Troubleshooting

This page covers common issues, debugging tools, and how to inspect logs in GPT-RAG.

Showing Response Time Statistics in the Chat UI

The GPT-RAG UI includes a built-in option to display response time after each agent answer. To enable it, set the SHOW_STATISTICS application setting to true in your Container App (or App Configuration). Once enabled, each response in the chat will show timing information, helping you identify slow responses and compare performance across different queries or configurations.

Enabling Debug Logging

To increase log verbosity for any GPT-RAG component (orchestrator, ingestion, or UI), set the LOG_LEVEL environment variable to DEBUG in the corresponding Container App. For example, in the Azure Portal go to your Container App → Environment variables → set LOG_LEVEL = DEBUG. After restarting the container, the application will emit detailed logs including internal function calls, SDK diagnostics, and step-by-step execution traces. Remember to revert to INFO or WARNING after troubleshooting to avoid excessive log volume and cost.

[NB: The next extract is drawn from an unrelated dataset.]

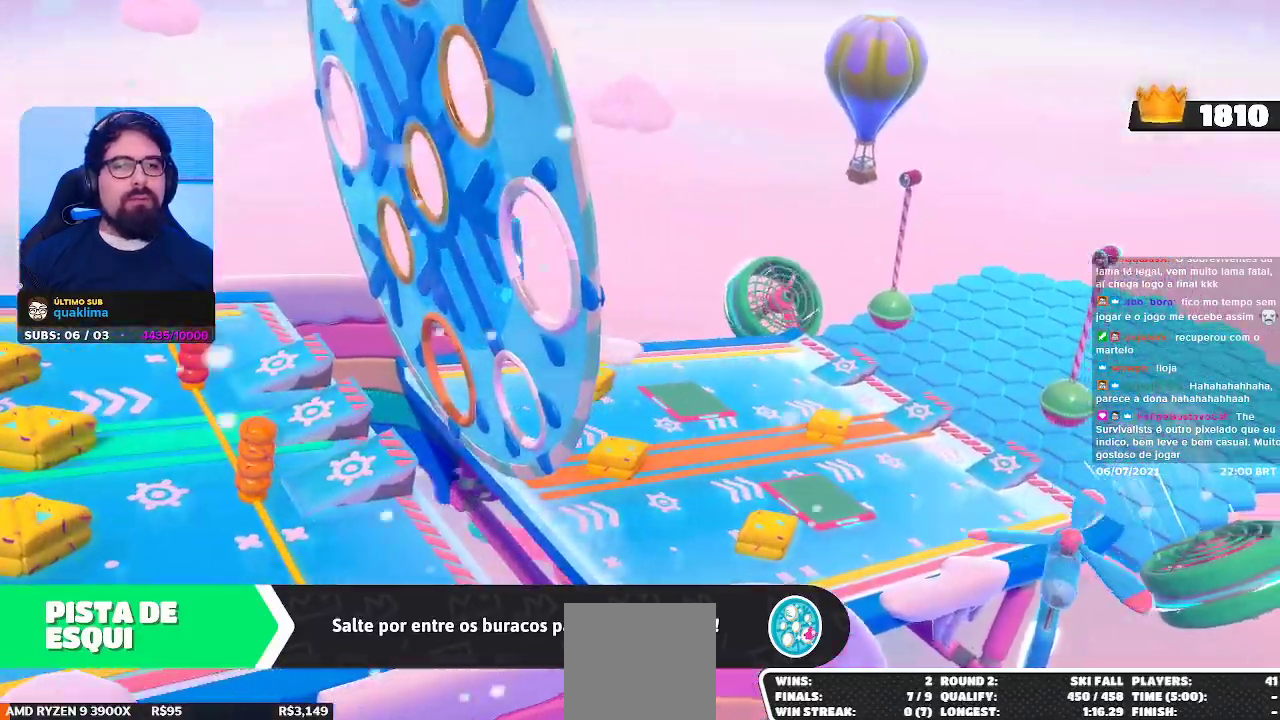
{"dt_ms": 500, "buttons": [], "left_stick": "center", "right_stick": "center", "events": []}
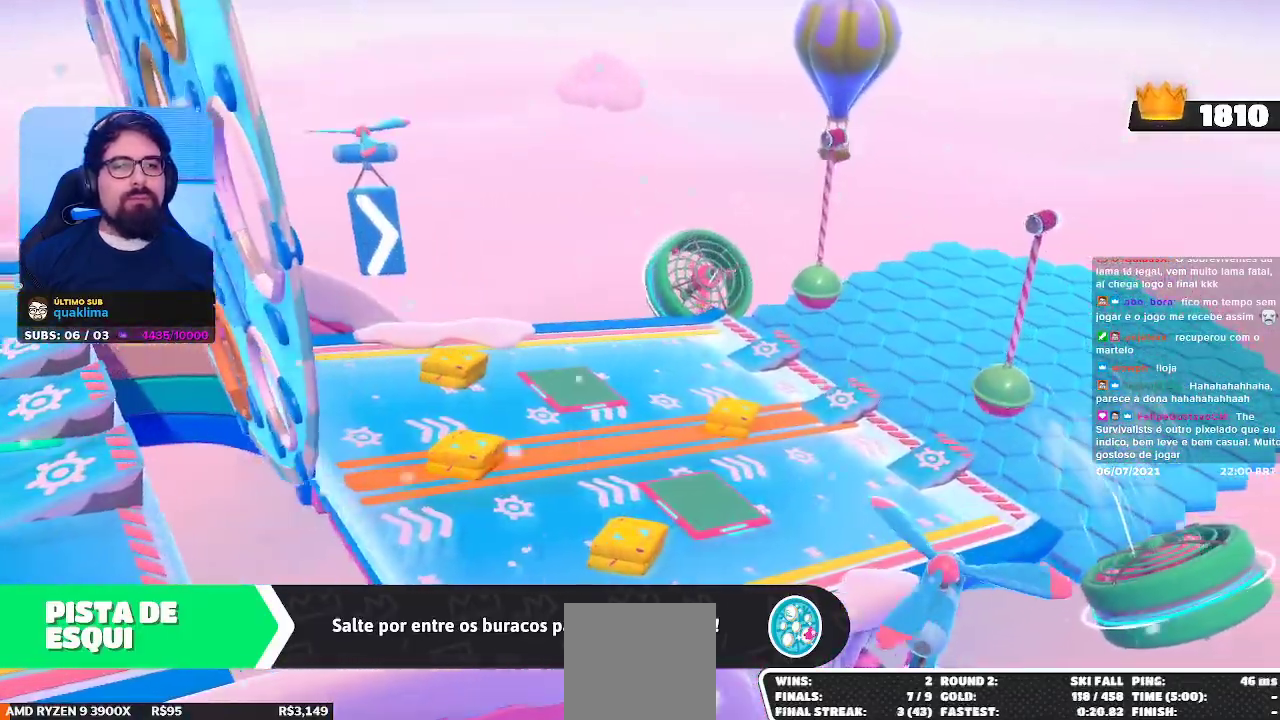
{"dt_ms": 500, "buttons": [], "left_stick": "center", "right_stick": "center", "events": []}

Viewing Logs in Application Insights

All GPT-RAG components send telemetry to Application Insights. Open your Application Insights resource in the Azure Portal and go to Logs to run KQL queries.

To find recent errors across all components:

traces
| where timestamp > ago(1h)
| where severityLevel >= 3
| project timestamp, message, cloud_RoleName, severityLevel
| order by timestamp desc
| take 50

To see errors specifically in the orchestrator:

traces
| where timestamp > ago(24h)
| where cloud_RoleName contains "orchestrator"
| where severityLevel >= 3
| project timestamp, message, operation_Id
| order by timestamp desc

To trace a single request end-to-end using its operation ID (you can get this from a previous query or from the UI response headers):

traces
| where operation_Id == "YOUR_OPERATION_ID"
| order by timestamp asc
| project timestamp, message, severityLevel, cloud_RoleName

To check for rate-limit (429) or throttling issues in ingestion:

traces
| where timestamp > ago(24h)
| where cloud_RoleName contains "ingest"
| where message contains "429" or message contains "throttl" or message contains "rate limit"
| project timestamp, message
| order by timestamp desc

To view exceptions with stack traces:

exceptions
| where timestamp > ago(24h)
| project timestamp, problemId, outerMessage, details, cloud_RoleName
| order by timestamp desc
| take 20

Deploy fails after switching azd environments (stale APP_CONFIG_ENDPOINT)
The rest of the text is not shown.